Auch andere führende Spielwaren- und insbesondere Laterna-magica-Hersteller wie Falk, Lehmann oder Plank führten zu dieser Zeit schon vergleichbare Heimkino-Angebote. Allerdings ist davon auszugehen, dass es sich bei einem beträchtlichen Teil der angebotenen „Films“ gar nicht um echte stroboskopische Bewegungsfilme, sondern lediglich um auf Film kopierte Bilderserien gehandelt haben dürfte, die wie Dias und vermutlich ohne Perforation Bild für Bild vor das Objektiv einer Laterna magica gezogen wurden.

Mit der Etablierung ortsfester Kinos mit rasch wechselnden Programmen gegen Ende der 1910er Jahre entstand ein florierender Zweitverwertungsmarkt für „abgespielte“ und zu einem Bruchteil der Originalpreise angebotene Kinofilme.
Ein spezifischer Filmmarkt für Heimkinos scheint sich dann in den 1920er Jahren entwickelt zu haben. Andererseits wurde noch in den 1930er Jahren bei den meisten Heimprojektoren deren Doppelfunktion als Filmprojektor und Laterna magica hervorgehoben und beim Kauf eines Gerätes neben Filmen immer auch Laterna-magica-Bilder beigegeben. Dies könnte ein Indiz dafür sein, dass im häuslichen Kontext die Gemeinsamkeit der „Projektionskünste“ wesentlich länger praktiziert wurde als in der öffentlichen Kinokultur.

Super-8
1965 wurde der Super-8-Film eingeführt. Dieses Format beherrschte die Heimkinoszene bis zu ihrer Ablösung durch die Videokassette Anfang der 1980er Jahre.

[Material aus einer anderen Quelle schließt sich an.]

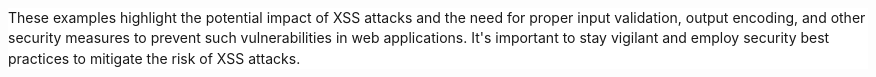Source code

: These examples highlight the potential impact of XSS attacks and the need for proper input validation, output encoding, and other security measures to prevent such vulnerabilities in web applications. It's important to stay vigilant and employ security best practices to mitigate the risk of XSS attacks.
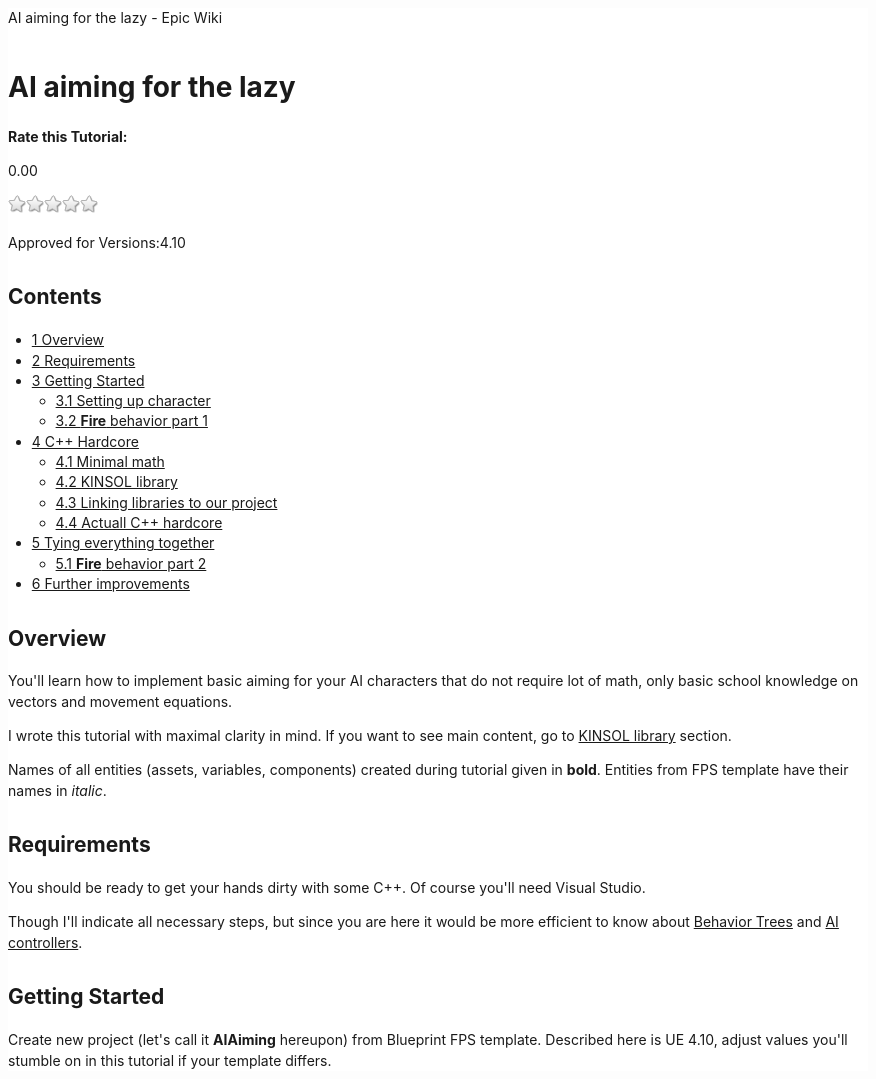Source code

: AI aiming for the lazy - Epic Wiki                     

AI aiming for the lazy
======================

**Rate this Tutorial:**

0.00

![](/extensions/VoteNY/images/star_off.gif)![](/extensions/VoteNY/images/star_off.gif)![](/extensions/VoteNY/images/star_off.gif)![](/extensions/VoteNY/images/star_off.gif)![](/extensions/VoteNY/images/star_off.gif)

Approved for Versions:4.10

Contents
--------

*   [1 Overview](#Overview)
*   [2 Requirements](#Requirements)
*   [3 Getting Started](#Getting_Started)
    *   [3.1 Setting up character](#Setting_up_character)
    *   [3.2 **Fire** behavior part 1](#Fire_behavior_part_1)
*   [4 C++ Hardcore](#C.2B.2B_Hardcore)
    *   [4.1 Minimal math](#Minimal_math)
    *   [4.2 KINSOL library](#KINSOL_library)
    *   [4.3 Linking libraries to our project](#Linking_libraries_to_our_project)
    *   [4.4 Actuall C++ hardcore](#Actuall_C.2B.2B_hardcore)
*   [5 Tying everything together](#Tying_everything_together)
    *   [5.1 **Fire** behavior part 2](#Fire_behavior_part_2)
*   [6 Further improvements](#Further_improvements)

Overview
--------

You'll learn how to implement basic aiming for your AI characters that do not require lot of math, only basic school knowledge on vectors and movement equations.

I wrote this tutorial with maximal clarity in mind. If you want to see main content, go to [KINSOL library](#KINSOL_library) section.

Names of all entities (assets, variables, components) created during tutorial given in **bold**. Entities from FPS template have their names in _italic_.

Requirements
------------

You should be ready to get your hands dirty with some C++. Of course you'll need Visual Studio.

Though I'll indicate all necessary steps, but since you are here it would be more efficient to know about [Behavior Trees](https://docs.unrealengine.com/latest/INT/Engine/AI/BehaviorTrees/index.html) and [AI controllers](https://docs.unrealengine.com/latest/INT/Engine/AI/BehaviorTrees/QuickStart/6/index.html).

Getting Started
---------------

Create new project (let's call it **AIAiming** hereupon) from Blueprint FPS template. Described here is UE 4.10, adjust values you'll stumble on in this tutorial if your template differs.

Super-8-Filme sind einseitig perforiert, die Bildgröße beträgt 5,36 × 4,01 mm. Auf einem Meter Film befinden sich 236 Bilder. Die Abspielgeschwindigkeit beträgt 18 oder 24 Bilder pro Sekunde. Die beliebten 20-Minuten-Kurzfassungen von Kinofilmen hatten demnach eine Länge von etwa 120 Metern. Zum Erfolg des Super-8-Formats trug nicht zuletzt dessen preiswerte Tonfilmvariante (mit ein oder zwei Magnettonspuren) bei. In den 1970er Jahren wurden fertige Farbtonfilme bis zu 300 Metern Länge in Super-8 angeboten.